Today, I read the article Async Ruby is the Future, which gave a great overview of how Ruby's async gem uses Fibers and an event loop to handle I/O without blocking.

After reading it, I started wondering how the OS knows when a Fiber can resume. I dug deeper and learned about epoll_ctl / epoll_wait on Linux, and their macOS equivalent, kqueue and kevent.

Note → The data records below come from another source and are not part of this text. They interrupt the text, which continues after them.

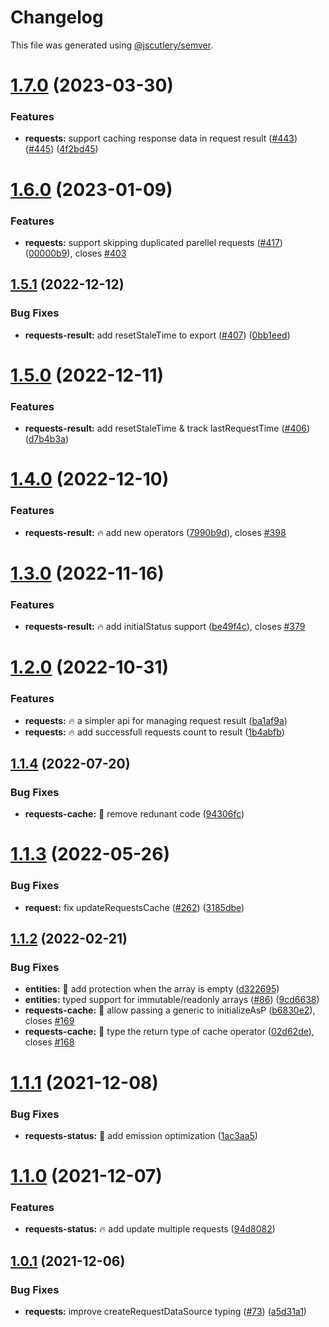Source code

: # Changelog

This file was generated using [@jscutlery/semver](https://github.com/jscutlery/semver).

# [1.7.0](https://github-personal/ngneat/elf/compare/requests-1.6.0...requests-1.7.0) (2023-03-30)


### Features

* **requests:** support caching response data in request result ([#443](https://github-personal/ngneat/elf/issues/443)) ([#445](https://github-personal/ngneat/elf/issues/445)) ([4f2bd45](https://github-personal/ngneat/elf/commit/4f2bd45d6447875df0071569b3c3e686b7272f21))



# [1.6.0](https://github-personal/ngneat/elf/compare/requests-1.5.1...requests-1.6.0) (2023-01-09)


### Features

* **requests:** support skipping duplicated parellel requests ([#417](https://github-personal/ngneat/elf/issues/417)) ([00000b9](https://github-personal/ngneat/elf/commit/00000b91952fc3670b91ed1b692a7793ae7701ab)), closes [#403](https://github-personal/ngneat/elf/issues/403)



## [1.5.1](https://github-personal/ngneat/elf/compare/requests-1.5.0...requests-1.5.1) (2022-12-12)


### Bug Fixes

* **requests-result:** add resetStaleTime to export ([#407](https://github-personal/ngneat/elf/issues/407)) ([0bb1eed](https://github-personal/ngneat/elf/commit/0bb1eedd65795f4797e14035720ce5d01afae417))



# [1.5.0](https://github-personal/ngneat/elf/compare/requests-1.4.0...requests-1.5.0) (2022-12-11)


### Features

* **requests-result:** add resetStaleTime & track lastRequestTime ([#406](https://github-personal/ngneat/elf/issues/406)) ([d7b4b3a](https://github-personal/ngneat/elf/commit/d7b4b3a34ff6783b3a46e0c21cd375c2c35f1afa))



# [1.4.0](https://github-personal/ngneat/elf/compare/requests-1.3.0...requests-1.4.0) (2022-12-10)


### Features

* **requests-result:** 🔥 add new operators ([7990b9d](https://github-personal/ngneat/elf/commit/7990b9deb51df609d5c7451a90d1f5c66284578b)), closes [#398](https://github-personal/ngneat/elf/issues/398)



# [1.3.0](https://github-personal/ngneat/elf/compare/requests-1.2.0...requests-1.3.0) (2022-11-16)


### Features

* **requests-result:** 🔥 add initialStatus support ([be49f4c](https://github-personal/ngneat/elf/commit/be49f4c5fef831bbf873b7520ed30efa3edb2b37)), closes [#379](https://github-personal/ngneat/elf/issues/379)



# [1.2.0](https://github-personal/ngneat/elf/compare/requests-1.1.4...requests-1.2.0) (2022-10-31)


### Features

* **requests:** 🔥 a simpler api for managing request result ([ba1af9a](https://github-personal/ngneat/elf/commit/ba1af9a4dffcdfeb92f1da4ca4dc7944dd1735df))
* **requests:** 🔥 add successfull requests count to result ([1b4abfb](https://github-personal/ngneat/elf/commit/1b4abfb30ad717c940e46b10cffdaa63f78f4662))



## [1.1.4](https://github.com/ngneat/elf/compare/requests-1.1.3...requests-1.1.4) (2022-07-20)


### Bug Fixes

* **requests-cache:** 🐞 remove redunant code ([94306fc](https://github.com/ngneat/elf/commit/94306fc09c54f4208d6cad165bf7a8696fbf6062))



# [1.1.3](https://github.com/ngneat/elf/compare/requests-1.1.2...requests-1.1.3) (2022-05-26)


### Bug Fixes

* **request:** fix updateRequestsCache ([#262](https://github.com/ngneat/elf/issues/262)) ([3185dbe](https://github.com/ngneat/elf/commit/3185dbe19adda9127cdbf08f0ee99562cff30d55))


## [1.1.2](https://github.com/ngneat/elf/compare/requests-1.1.1...requests-1.1.2) (2022-02-21)


### Bug Fixes

* **entities:** 🐞 add protection when the array is empty ([d322695](https://github.com/ngneat/elf/commit/d32269524f361ec823e732cadde49fa0ff777554))
* **entities:** typed support for immutable/readonly arrays ([#86](https://github.com/ngneat/elf/issues/86)) ([9cd6638](https://github.com/ngneat/elf/commit/9cd66381b7b9562eda10c52cd63bc19017ec8bbb))
* **requests-cache:** 🐞 allow passing a generic to initializeAsP ([b6830e2](https://github.com/ngneat/elf/commit/b6830e241cc5fdfdbd249ef4dc1734016adaf366)), closes [#169](https://github.com/ngneat/elf/issues/169)
* **requests-cache:** 🐞 type the return type of cache operator ([02d62de](https://github.com/ngneat/elf/commit/02d62def8aa45715fa4d3ec6aef93c8acc67a9ad)), closes [#168](https://github.com/ngneat/elf/issues/168)



# [1.1.1](https://github.com/ngneat/elf/compare/requests-1.0.1...requests-1.1.0) (2021-12-08)

### Bug Fixes

* **requests-status:** 🐞 add emission optimization ([1ac3aa5](https://github.com/ngneat/elf/commit/1ac3aa552a11dcfc9b7c262d418a224fb383c80a))


# [1.1.0](https://github.com/ngneat/elf/compare/requests-1.0.1...requests-1.1.0) (2021-12-07)


### Features

* **requests-status:** 🔥 add update multiple requests ([94d8082](https://github.com/ngneat/elf/commit/94d80826217ddf2f157c44cd66d517ad1bdde447))



## [1.0.1](https://github.com/ngneat/elf/compare/requests-1.0.0...requests-1.0.1) (2021-12-06)


### Bug Fixes

* **requests:** improve createRequestDataSource typing ([#73](https://github.com/ngneat/elf/issues/73)) ([a5d31a1](https://github.com/ngneat/elf/commit/a5d31a121e1f65bf5becb580d93f11a636b202a0))
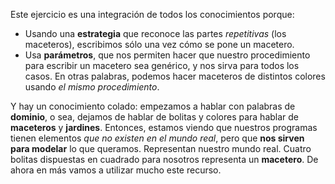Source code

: Este ejercicio es una integración de todos los conocimientos porque:

- Usando una **estrategia** que reconoce las partes _repetitivas_ (los maceteros), escribimos sólo una vez cómo se pone un macetero.
- Usa **parámetros**, que nos permiten hacer que nuestro procedimiento para escribir un macetero sea genérico, y nos sirva para todos los casos. En otras palabras, podemos hacer maceteros de distintos colores usando _el mismo procedimiento_.

Y hay un conocimiento colado: empezamos a hablar con palabras de **dominio**, o sea, dejamos de hablar de bolitas y colores para hablar de **maceteros** y **jardines**. Entonces, estamos viendo que nuestros programas tienen elementos _que no existen en el mundo real_, pero que **nos sirven para modelar** lo que queramos. Representan nuestro mundo real. Cuatro bolitas dispuestas en cuadrado para nosotros representa un **macetero**. De ahora en más vamos a utilizar mucho este recurso.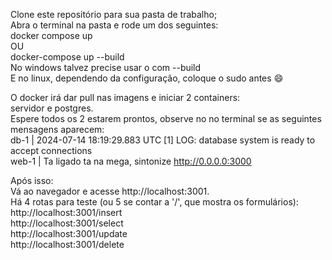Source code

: Clone este repositório para sua pasta de trabalho;<br>
Abra o terminal na pasta e rode um dos seguintes: <br>
    docker compose up <br>
    OU <br>
    docker-compose up --build <br>
No windows talvez precise usar o com --build <br>
E no linux, dependendo da configuração, coloque o sudo antes :smile:
    
O docker irá dar pull nas imagens e iniciar 2 containers:<br>
servidor e postgres.<br>
Espere todos os 2 estarem prontos, observe no no terminal se as seguintes mensagens aparecem: <br>
    db-1       | 2024-07-14 18:19:29.883 UTC [1] LOG:  database system is ready to accept connections <br>
    web-1      | Ta ligado ta na mega, sintonize http://0.0.0.0:3000 <br>

Após isso: <br>
Vá ao navegador e acesse http://localhost:3001. <br>
Há 4 rotas para teste (ou 5 se contar a '/', que mostra os formulários): <br>
http://localhost:3001/insert <br>
http://localhost:3001/select <br> 
http://localhost:3001/update <br>
http://localhost:3001/delete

With some help from ChatGPT, I wrote a C program that uses kevent to wait for STDIN input asynchronously. It was a good exercise to learn these low level OS primitives

#include <stdio.h>
#include <stdlib.h>
#include <unistd.h>
#include <sys/event.h>
#include <sys/time.h>
#include <fcntl.h>
 
int main() {
    int kq = kqueue();
    if (kq == -1) {
        perror("kqueue");
        exit(1);
    }
 
    struct kevent change;
    EV_SET(&change, STDIN_FILENO, EVFILT_READ, EV_ADD | EV_ENABLE, 0, 0, NULL);
 
    printf("Waiting for input (kqueue)...\n");
 
    struct kevent event;
    int nev = kevent(kq, &change, 1, &event, 1, NULL);  // NULL = block forever
 
    if (nev == -1) {
        perror("kevent");
        exit(1);
    }
 
    if (event.filter == EVFILT_READ) {
        char buffer[1024];
        ssize_t n = read(STDIN_FILENO, buffer, sizeof(buffer) - 1);
        if (n > 0) {
            buffer[n] = '\0';
            printf("Read from STDIN: %s\n", buffer);
        }
    }
 
    close(kq);
    return 0;
}

This gave me a better understanding of OS Kernel abstractions.